Written by Sean Lyngaas
Clever hackers use a range of techniques to cover their tracks on a target computer, from benign-looking communication protocols to self-erasing software programs.
It’s not very often, though, that digital attackers turn to Morse Code, a 177-year-old signaling system, for operational security. Yet that’s exactly what played a part in a year-long phishing campaign that Microsoft researchers outlined on Thursday.
Morse Code — a method of representing characters with dots and dashes popularized by telegraph technology — was one of several methods that the hackers, whom Microsoft did not identify, used to obscure malicious software. It’s a reminder that, for all of their complexities, modern offensive and defensive cyber measures often rest on the simple concept of concealing and cracking code.
Hackers were sending select targets fake invoices to try to convince them to cough up their passwords and, in some cases, to collect IP addresses and location data of victim machines. The hackers changed their encryption schemes every month to try to hide their activity.
Microsoft analysts likened the malicious attachments the hackers used to steal usernames and passwords from victims, and then to try to gain further access to networks, to a “jigsaw puzzle.”
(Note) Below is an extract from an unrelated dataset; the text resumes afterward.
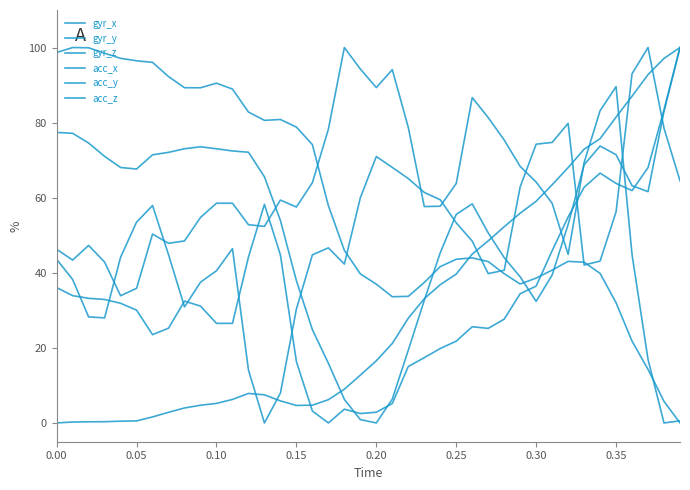

Does the chart display data point markers on the line(s)?

No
“[O]n their own, the individual segments of the HMTL file may appear harmless at the code level and may thus slip past conventional security solutions,” Microsoft said in a blog post. “Only when these segments are put together and properly decoded does the malicious intent show.”
It’s unclear what motivated the hacking scheme was, how successful it was or in what sectors the victims operated. Microsoft did not respond to questions on the research by press time.